Five-a-side football business flags up accounting errors
Goals Soccer Centres, a Scottish company operating five-a-side football clubs across the UK, has revealed it now expects its 2018 full year results to be materially below expectations, after a business review identified a number of accounting errors
8 Mar 2019
Based in East Kilbride, the company operates 46 ‘small-sided’ football clubs across the UK, as well as four clubs in the US and employs over 700 people.
It has now released a statement to the Stock Exchange, saying: ‘As part of the review of the results for the financial year ending 31 December 2018, the board, together with the auditors, are working to resolve certain accounting errors, and are reviewing some accounting practices and policies.
‘It is likely that the board will take a more prudent approach both for 2018 full year results and going forward.
‘As a result, the board now expects the 2018 full year results will be materially below expectations and that the reporting date (previously 12 March 2019) will be delayed.
‘Whilst the majority of these accounting adjustments are of a non-cash nature, this does nevertheless mean that the company will have exceeded one of its banking covenants at 31 December 2018. We are in discussions with the bank with a view to agreeing re-negotiated facilities.’
In a trading update it posted in mid-January, Goals said 2018 had been ‘disappointing’, citing the impact of the lower margin in ancillary activities such as food and drink and children’s parties, and the slower-than-anticipated growth rates in the US, as well as the poor weather in the first half of the year.
At the time it forecast full year group adjusted profit for 2018 of between £4.3m to £4.5m, while net debt at the year-end was approximately £29m.

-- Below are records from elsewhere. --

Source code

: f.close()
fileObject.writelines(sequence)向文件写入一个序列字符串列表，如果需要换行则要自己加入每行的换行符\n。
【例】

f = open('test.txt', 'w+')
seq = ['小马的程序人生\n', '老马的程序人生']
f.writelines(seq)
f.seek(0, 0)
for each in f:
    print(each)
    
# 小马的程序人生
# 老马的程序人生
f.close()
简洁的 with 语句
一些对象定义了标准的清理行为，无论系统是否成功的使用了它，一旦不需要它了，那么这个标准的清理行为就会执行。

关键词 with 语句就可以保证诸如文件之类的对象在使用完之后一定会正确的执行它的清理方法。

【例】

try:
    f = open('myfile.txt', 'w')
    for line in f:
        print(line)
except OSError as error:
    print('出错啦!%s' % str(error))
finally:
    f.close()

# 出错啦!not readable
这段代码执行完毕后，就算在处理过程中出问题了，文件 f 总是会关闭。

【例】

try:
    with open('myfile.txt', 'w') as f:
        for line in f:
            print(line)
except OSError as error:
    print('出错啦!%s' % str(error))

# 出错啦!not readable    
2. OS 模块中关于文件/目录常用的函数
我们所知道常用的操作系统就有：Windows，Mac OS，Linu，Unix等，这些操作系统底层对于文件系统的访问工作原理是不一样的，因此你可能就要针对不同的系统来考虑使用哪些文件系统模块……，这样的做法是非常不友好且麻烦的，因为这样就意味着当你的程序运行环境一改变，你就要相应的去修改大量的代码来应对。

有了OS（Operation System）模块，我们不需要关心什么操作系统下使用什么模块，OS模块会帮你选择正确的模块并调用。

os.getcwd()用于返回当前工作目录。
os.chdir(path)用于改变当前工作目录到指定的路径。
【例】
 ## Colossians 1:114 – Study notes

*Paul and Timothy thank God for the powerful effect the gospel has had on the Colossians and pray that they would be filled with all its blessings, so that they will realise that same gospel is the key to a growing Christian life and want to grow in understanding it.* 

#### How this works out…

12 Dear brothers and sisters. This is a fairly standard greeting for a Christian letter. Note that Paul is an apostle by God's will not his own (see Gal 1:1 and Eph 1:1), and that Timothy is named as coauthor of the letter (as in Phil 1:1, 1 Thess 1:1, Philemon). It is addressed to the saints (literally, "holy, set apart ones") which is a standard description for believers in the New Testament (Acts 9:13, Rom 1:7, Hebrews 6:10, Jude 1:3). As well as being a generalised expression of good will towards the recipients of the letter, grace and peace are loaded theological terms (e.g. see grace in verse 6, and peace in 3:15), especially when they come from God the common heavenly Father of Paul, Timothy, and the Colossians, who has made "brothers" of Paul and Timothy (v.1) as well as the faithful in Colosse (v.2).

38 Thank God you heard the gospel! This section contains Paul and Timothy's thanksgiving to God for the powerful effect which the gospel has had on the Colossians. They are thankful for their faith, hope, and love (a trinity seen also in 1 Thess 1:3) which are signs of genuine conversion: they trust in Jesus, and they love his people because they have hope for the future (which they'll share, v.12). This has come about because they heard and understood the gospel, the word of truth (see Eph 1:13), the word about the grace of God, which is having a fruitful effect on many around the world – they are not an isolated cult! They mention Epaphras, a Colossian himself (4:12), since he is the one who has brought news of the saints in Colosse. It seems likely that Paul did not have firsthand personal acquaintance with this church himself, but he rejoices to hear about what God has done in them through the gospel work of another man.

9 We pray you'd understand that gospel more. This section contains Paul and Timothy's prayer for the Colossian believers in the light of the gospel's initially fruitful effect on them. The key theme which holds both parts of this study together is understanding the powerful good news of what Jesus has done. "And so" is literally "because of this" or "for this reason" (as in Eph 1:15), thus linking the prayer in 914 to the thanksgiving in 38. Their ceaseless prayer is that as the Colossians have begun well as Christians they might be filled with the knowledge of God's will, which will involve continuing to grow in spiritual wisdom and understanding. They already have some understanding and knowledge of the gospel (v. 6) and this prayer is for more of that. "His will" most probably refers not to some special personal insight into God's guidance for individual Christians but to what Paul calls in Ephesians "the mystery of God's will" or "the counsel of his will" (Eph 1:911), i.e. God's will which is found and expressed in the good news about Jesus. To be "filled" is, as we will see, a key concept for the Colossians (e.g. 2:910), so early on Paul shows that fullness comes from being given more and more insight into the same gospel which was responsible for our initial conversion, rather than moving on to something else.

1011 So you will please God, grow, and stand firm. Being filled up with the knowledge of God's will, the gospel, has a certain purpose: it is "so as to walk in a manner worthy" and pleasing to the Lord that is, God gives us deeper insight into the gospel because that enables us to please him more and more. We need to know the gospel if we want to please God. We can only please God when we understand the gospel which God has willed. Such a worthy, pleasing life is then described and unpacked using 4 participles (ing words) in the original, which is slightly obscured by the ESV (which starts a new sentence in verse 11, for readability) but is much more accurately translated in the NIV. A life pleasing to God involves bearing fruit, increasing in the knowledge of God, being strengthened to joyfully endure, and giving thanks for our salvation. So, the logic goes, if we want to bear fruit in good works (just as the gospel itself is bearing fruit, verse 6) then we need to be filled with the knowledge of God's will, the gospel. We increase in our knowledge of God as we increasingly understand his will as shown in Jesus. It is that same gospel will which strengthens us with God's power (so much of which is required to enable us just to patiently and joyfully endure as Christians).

In its latest regulatory announcement, Goals said trading in the first two months of the year has been strong with an increase in like-for-like sales, in both the UK and US, over the comparable period in 2018.
The company also reported significant changes to its leadership and management. These include the appointment of Martin Johnson as interim chief financial officer, taking over in early February. Johnson was previously CFO of Great Rail Journeys Ltd.
Goals changed it auditor in July of last year, replacing KPMG with BDO. According to the 2017 annual report, KPMG was paid £50,000 for auditing the financial statements, plus an additional £27,000 for associated assurance and tax-related services.
Paul Hickman, analyst at Edison Investment Research said: 'From the brief statement it appears that there are two issues. First there are accounting errors, and secondly there are accounting practices and policies which the board is reviewing.
‘Importantly, the company says that “the majority” of the accounting adjustments are non-cash, although that implies that a minority of them do affect cash. However, the wording implies that this is not a fraud issue on the lines of Patisserie Valerie.
‘However, the restatement of accounts on other measures (such as profitability) puts Goals in breach of bank covenants, an issue that shareholders thought it had put behind it. Forced negotiations with banks in this situation invariably result in punitive terms.’